Find remainder when $ 2x^{4}+5 $ is divided by $ x-4 $.
Answer
The synthetic division table is:
$$ \begin{array}{c|rrrrr}4&2&0&0&0&5\\& & 8& 32& 128& \color{black}{512} \\ \hline &\color{blue}{2}&\color{blue}{8}&\color{blue}{32}&\color{blue}{128}&\color{orangered}{517} \end{array} $$The remainder when $ 2x^{4}+5 $ is divided by $ x-4 $ is $ \, \color{red}{ 517 } $.
Explanation
We can find remainder using synthetic division method.
Step 1 : Write down the coefficients of the dividend into division table. Put the zero from $ x -4 = 0 $ ( $ x = \color{blue}{ 4 } $ ) at the left.
$$ \begin{array}{c|rrrrr}\color{blue}{4}&2&0&0&0&5\\& & & & & \\ \hline &&&&& \end{array} $$Step 1 : Bring down the leading coefficient to the bottom row.
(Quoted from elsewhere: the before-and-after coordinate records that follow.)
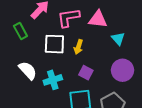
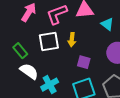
green rectangle: (20, 31) -> (20, 51), moved
cyan cross: (53, 80) -> (50, 85), moved

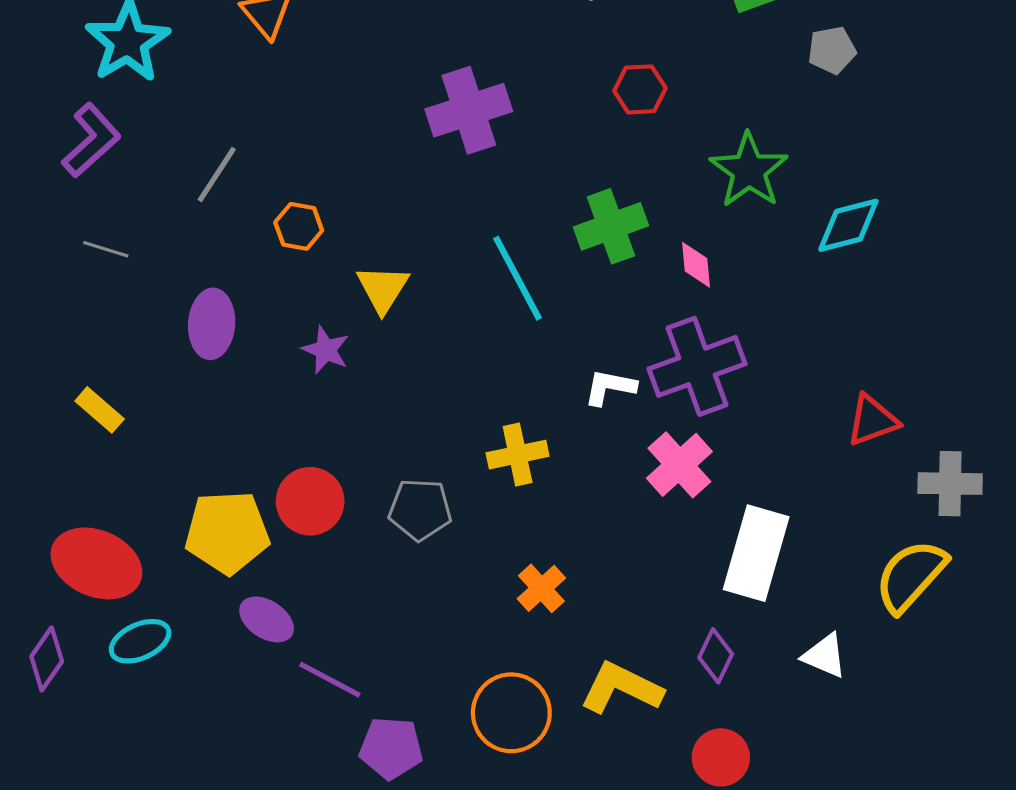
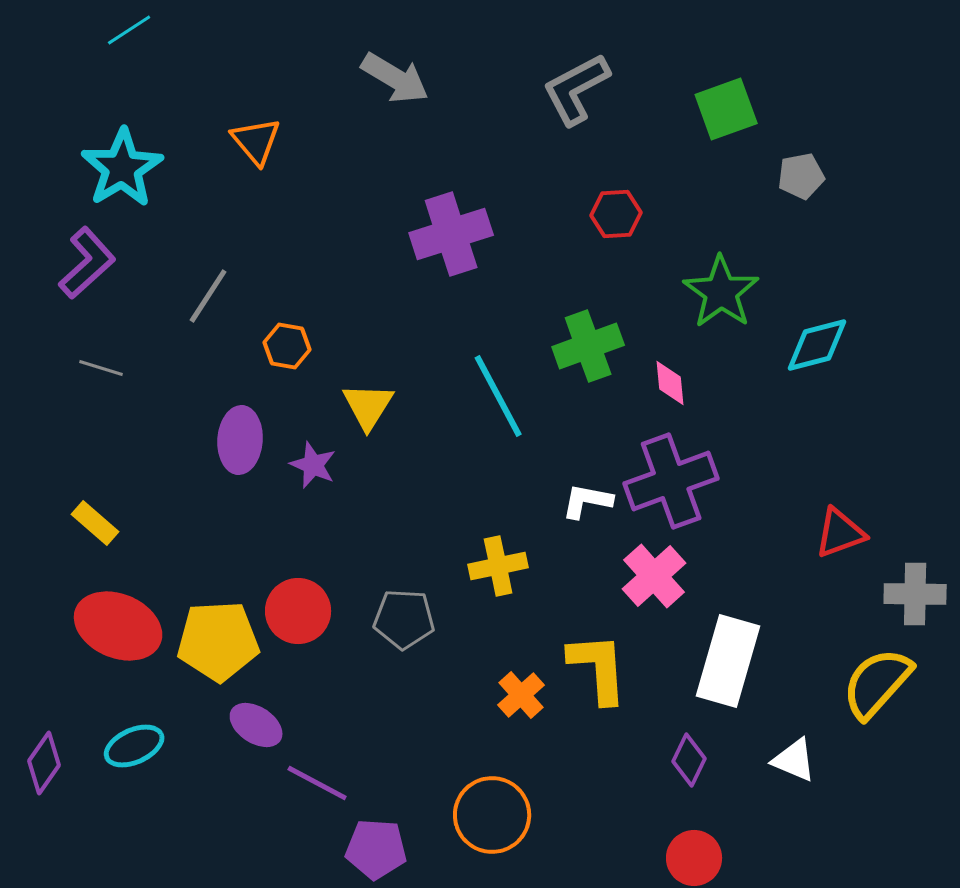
purple ellipse: (212, 324) -> (240, 440), moved
red ellipse: (96, 563) -> (118, 626), moved
yellow L-shape: (621, 688) -> (598, 668), moved, turned 60

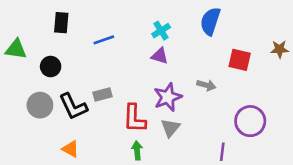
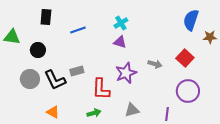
blue semicircle: (210, 21) -> (191, 20), moved
red square: (240, 60) -> (185, 58), moved, turned 30
gray triangle: (170, 128) -> (132, 110), moved, turned 35
green arrow: (137, 150) -> (94, 113), moved, turned 80

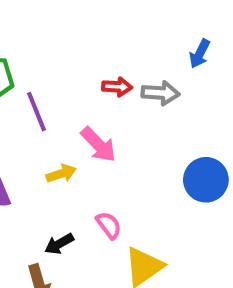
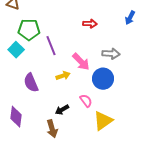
red arrow: (117, 87) -> (90, 24), moved
gray arrow: (160, 93) -> (111, 54), moved
blue circle: (206, 180) -> (103, 79), moved

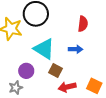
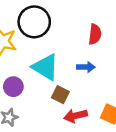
purple circle: (26, 71) -> (13, 87), moved

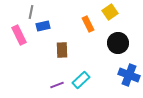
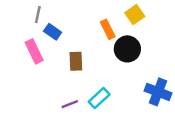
blue rectangle: (43, 26) -> (53, 32), turned 48
pink rectangle: (19, 35) -> (34, 51), moved
black circle: (118, 43) -> (127, 49), moved

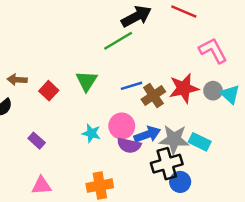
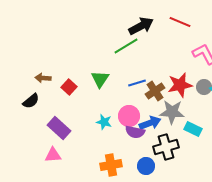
gray star: (174, 139) -> (172, 112), moved
purple rectangle: (37, 141) -> (59, 128), size x1.6
blue circle: (180, 182) -> (146, 166), moved
pink triangle: (41, 186) -> (53, 155), moved

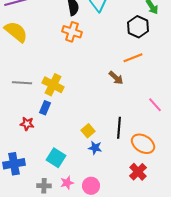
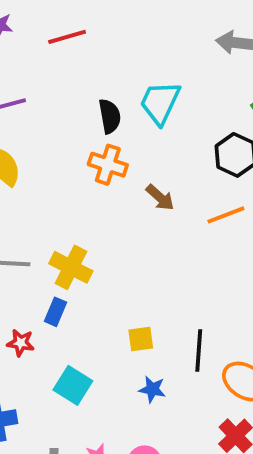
brown arrow: (116, 78) -> (160, 198), moved
yellow square: (88, 131) -> (141, 339), moved, turned 32
cyan square: (56, 158) -> (73, 385), moved

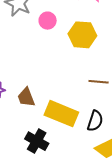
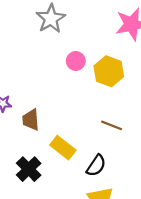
pink circle: (48, 21) -> (76, 61), moved
yellow rectangle: (61, 114) -> (63, 148), size x0.7

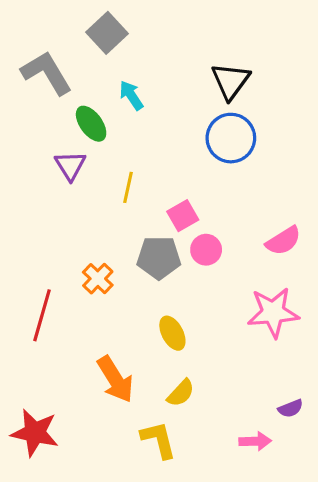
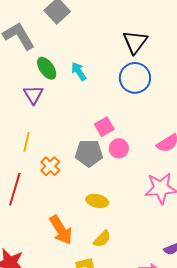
cyan arrow: (131, 95) -> (79, 71), moved
yellow line: (128, 187) -> (27, 142), moved
yellow ellipse: (172, 333) -> (97, 201), turned -50

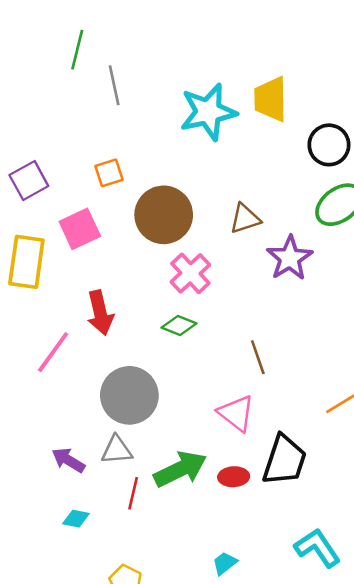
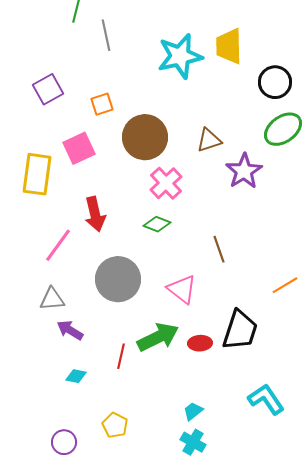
purple square: (29, 181) -> (48, 89), moved
pink triangle: (236, 413) -> (182, 289), moved
gray triangle: (117, 450) -> (52, 299), moved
$$ \begin{array}{c|rrrrr}4&\color{orangered}{ 2 }&0&0&0&5\\& & & & & \\ \hline &\color{orangered}{2}&&&& \end{array} $$Step 2 : Multiply by the number on the left, and carry the result into the next column: $ \color{blue}{ 4 } \cdot \color{blue}{ 2 } = \color{blue}{ 8 } $.
$$ \begin{array}{c|rrrrr}\color{blue}{4}&2&0&0&0&5\\& & \color{blue}{8} & & & \\ \hline &\color{blue}{2}&&&& \end{array} $$Step 3 : Add down last column: $ \color{orangered}{ 0 } + \color{orangered}{ 8 } = \color{orangered}{ 8 } $
$$ \begin{array}{c|rrrrr}4&2&\color{orangered}{ 0 }&0&0&5\\& & \color{orangered}{8} & & & \\ \hline &2&\color{orangered}{8}&&& \end{array} $$Step 4 : Multiply by the number on the left, and carry the result into the next column: $ \color{blue}{ 4 } \cdot \color{blue}{ 8 } = \color{blue}{ 32 } $.
$$ \begin{array}{c|rrrrr}\color{blue}{4}&2&0&0&0&5\\& & 8& \color{blue}{32} & & \\ \hline &2&\color{blue}{8}&&& \end{array} $$Step 5 : Add down last column: $ \color{orangered}{ 0 } + \color{orangered}{ 32 } = \color{orangered}{ 32 } $
$$ \begin{array}{c|rrrrr}4&2&0&\color{orangered}{ 0 }&0&5\\& & 8& \color{orangered}{32} & & \\ \hline &2&8&\color{orangered}{32}&& \end{array} $$Step 6 : Multiply by the number on the left, and carry the result into the next column: $ \color{blue}{ 4 } \cdot \color{blue}{ 32 } = \color{blue}{ 128 } $.
$$ \begin{array}{c|rrrrr}\color{blue}{4}&2&0&0&0&5\\& & 8& 32& \color{blue}{128} & \\ \hline &2&8&\color{blue}{32}&& \end{array} $$Step 7 : Add down last column: $ \color{orangered}{ 0 } + \color{orangered}{ 128 } = \color{orangered}{ 128 } $
$$ \begin{array}{c|rrrrr}4&2&0&0&\color{orangered}{ 0 }&5\\& & 8& 32& \color{orangered}{128} & \\ \hline &2&8&32&\color{orangered}{128}& \end{array} $$Step 8 : Multiply by the number on the left, and carry the result into the next column: $ \color{blue}{ 4 } \cdot \color{blue}{ 128 } = \color{blue}{ 512 } $.
$$ \begin{array}{c|rrrrr}\color{blue}{4}&2&0&0&0&5\\& & 8& 32& 128& \color{blue}{512} \\ \hline &2&8&32&\color{blue}{128}& \end{array} $$Step 9 : Add down last column: $ \color{orangered}{ 5 } + \color{orangered}{ 512 } = \color{orangered}{ 517 } $
$$ \begin{array}{c|rrrrr}4&2&0&0&0&\color{orangered}{ 5 }\\& & 8& 32& 128& \color{orangered}{512} \\ \hline &\color{blue}{2}&\color{blue}{8}&\color{blue}{32}&\color{blue}{128}&\color{orangered}{517} \end{array} $$Remainder is the last entry in the bottom row $ \left(\color{red}{ 517 }\right) $.